Until several months ago, Powell and Fed officials had insisted that inflation was “transitory” and would dissipate as Covid pandemic-related factors such as clogged supply chains and outsized demand for goods over services abated. However, Powell said those expectations “disappointed” and the Fed has had to change course.
“It may be that the actual [inflation] peak was in March, but we don’t know that, so we’re not going to count on it,” he said. “We’re really going to be raising rates and getting expeditiously to levels that are more neutral and then that are actually tight … if that turns out to be appropriate once we get there.”
These will be Powell’s last remarks before the May 3-4 meeting of the Federal Open Market Committee, which sets interest rates. He is the latest Fed official to say rapid action is needed to take down inflation.
Along with the rate hikes, the Fed is expected soon to start reducing the number of bonds it is holding. The central bank’s balance sheet now stands at close to $9 trillion, primarily consisting of Treasurys and mortgage-backed securities.

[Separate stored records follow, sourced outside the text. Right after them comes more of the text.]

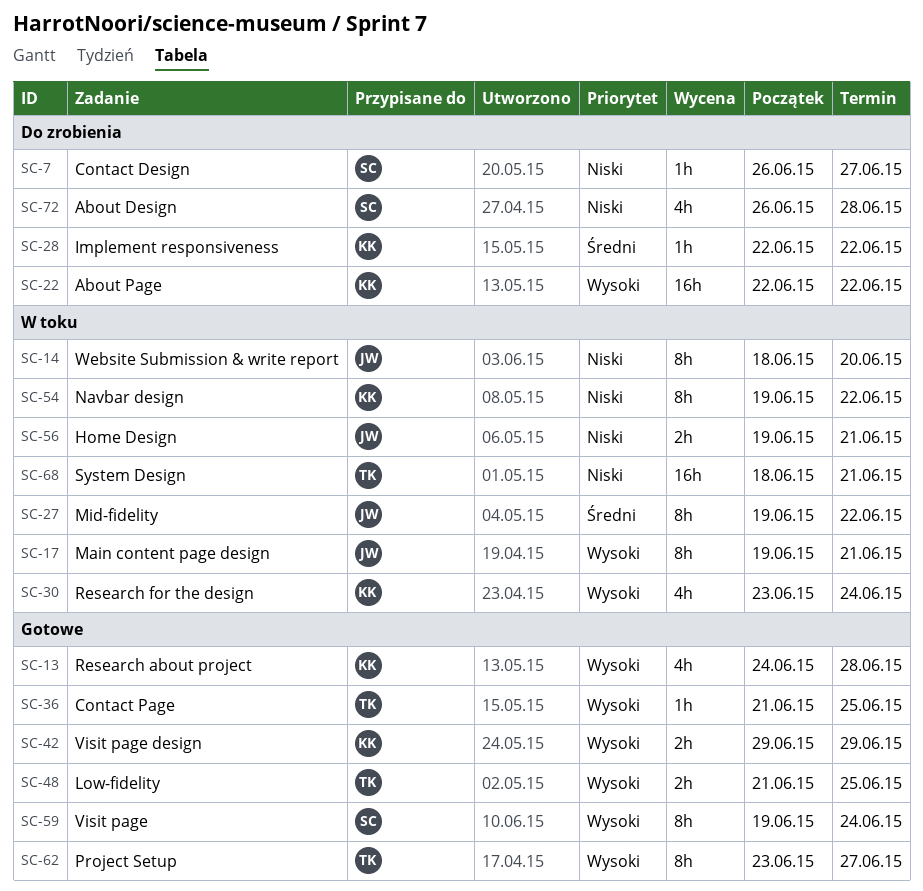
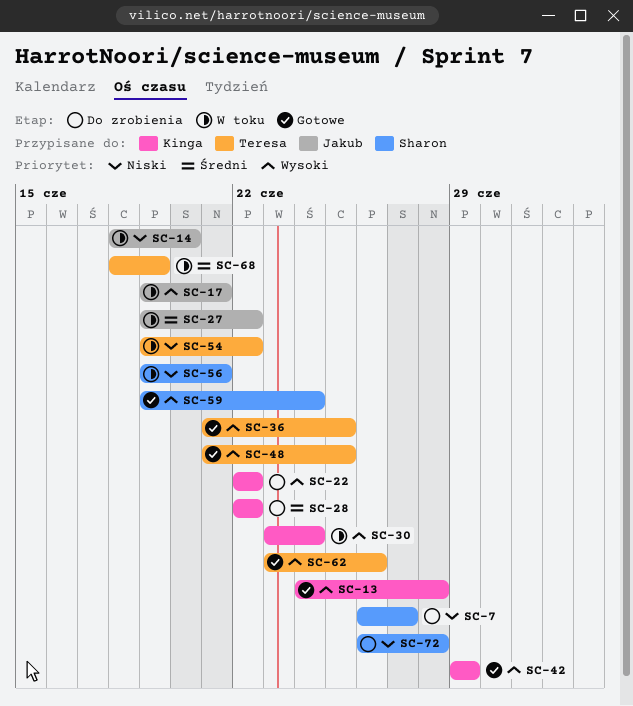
SC-54, owner: Kinga -> Teresa
SC-56, owner: Jakub -> Sharon
SC-62, due: Jun 27 -> Jun 26
SC-68, priority: Niski -> Średni
SC-68, due: Jun 21 -> Jun 19

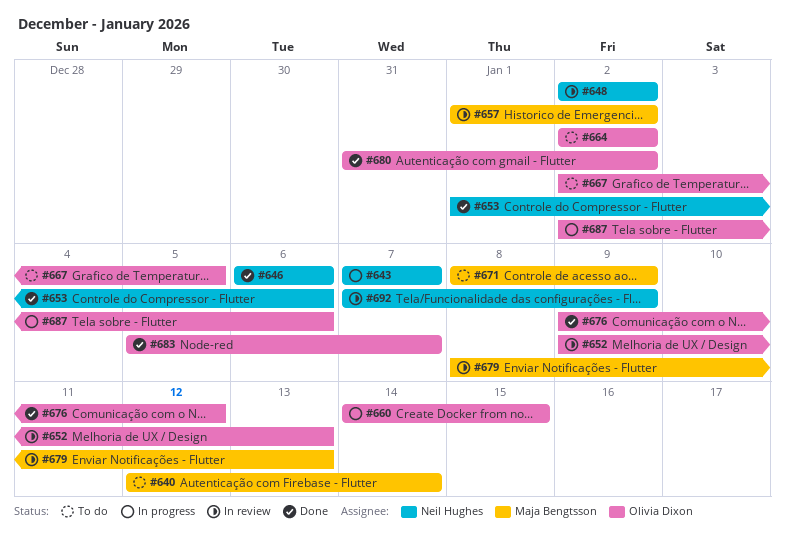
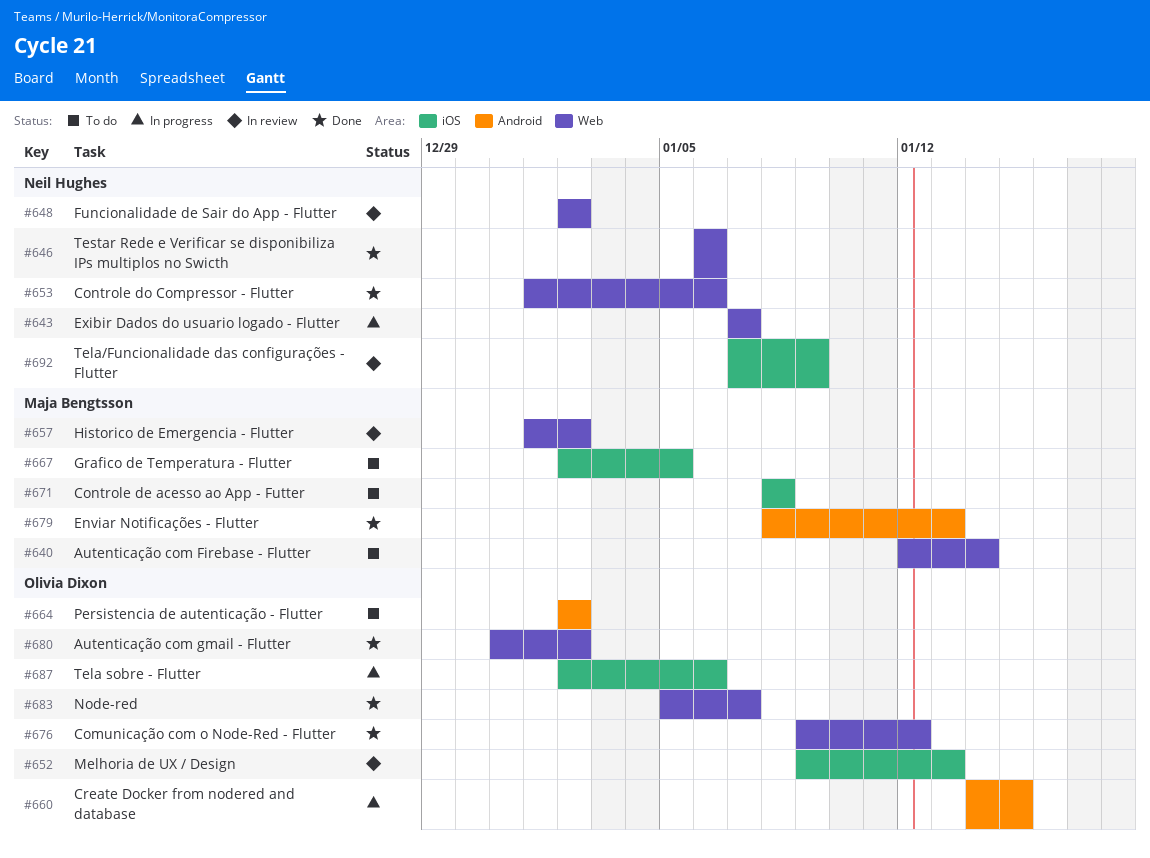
#667, owner: Olivia Dixon -> Maja Bengtsson
#671, due: Jan 9 -> Jan 8
#679, status: In review -> Done

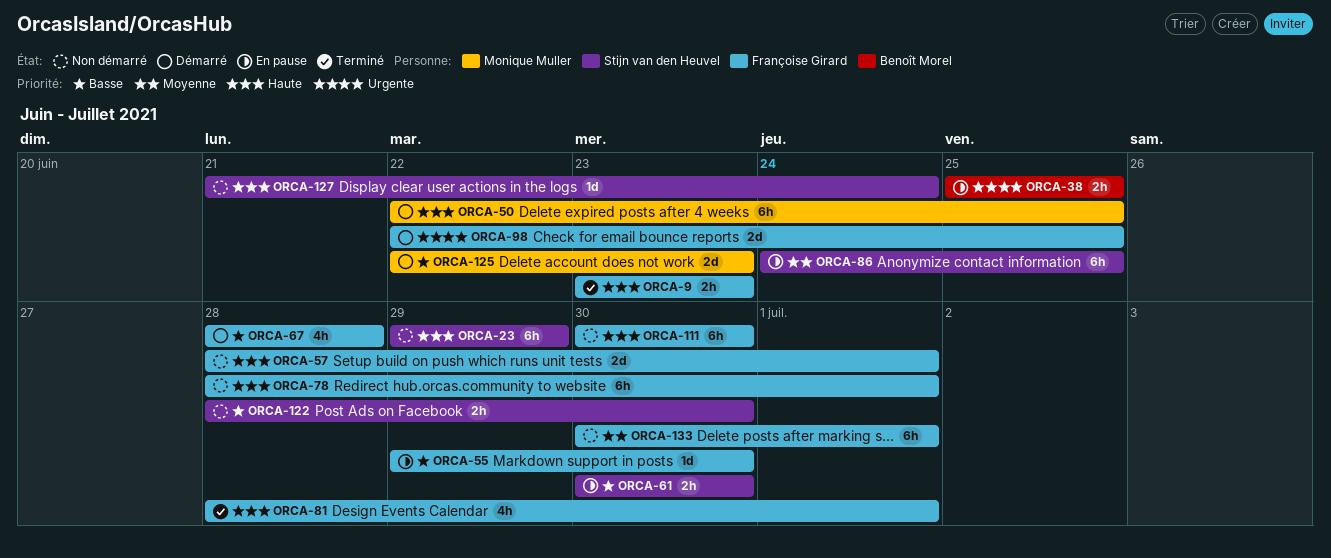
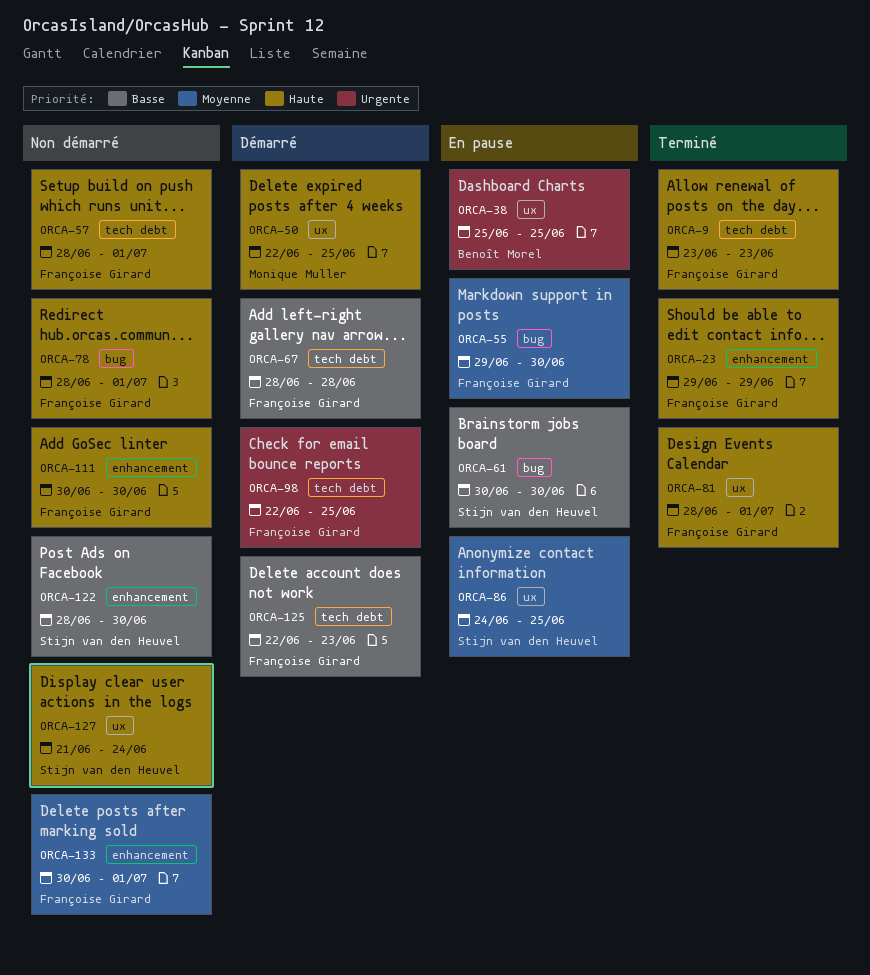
ORCA-23, status: Non démarré -> Terminé
ORCA-23, owner: Stijn van den Heuvel -> Françoise Girard
ORCA-55, priority: Basse -> Moyenne
ORCA-125, owner: Monique Muller -> Françoise Girard

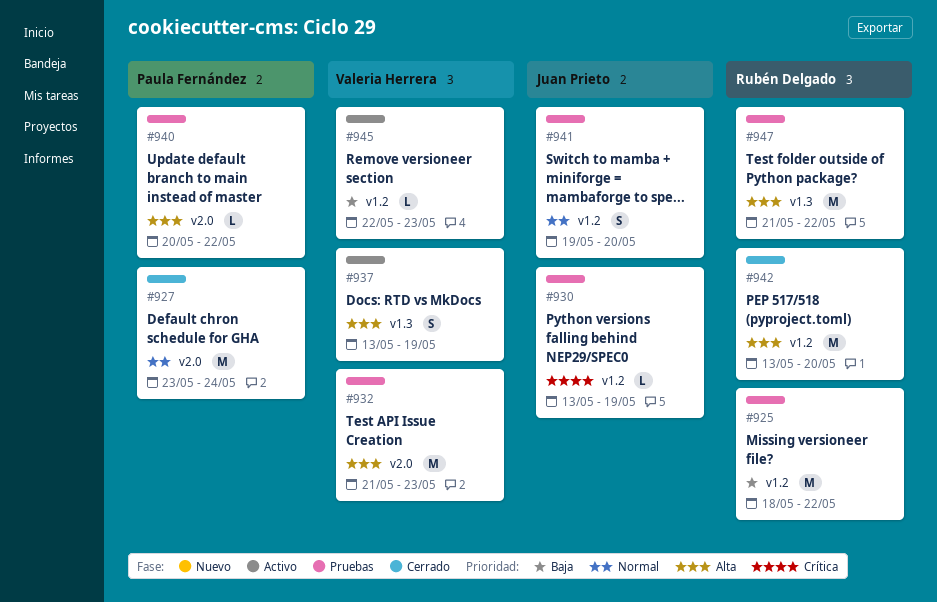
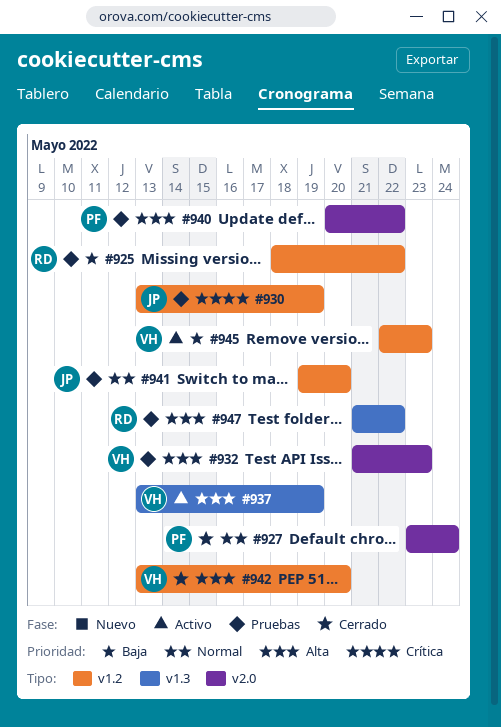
#942, owner: Rubén Delgado -> Valeria Herrera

Discussions at the March meeting indicated the Fed eventually will allow $95 billion of proceeds from maturing bonds to roll off each month.
Powell noted that other than pernicious inflation, the U.S. economy is “very strong” otherwise. He characterized the labor market as “extremely tight, historically so.”
Earlier in the day, he referenced former Fed Chairman Paul Volcker, who battled inflation in the late 1970s and early ’80s with a series of rate hikes that ultimately led to a recession. Volcker “knew that in order to tame inflation and heal the economy, he had to stay the course,” Powell said.
The Volcker Fed ultimately took the benchmark rate to nearly 20%; it currently sits in a range between 0.25% and 0.50%.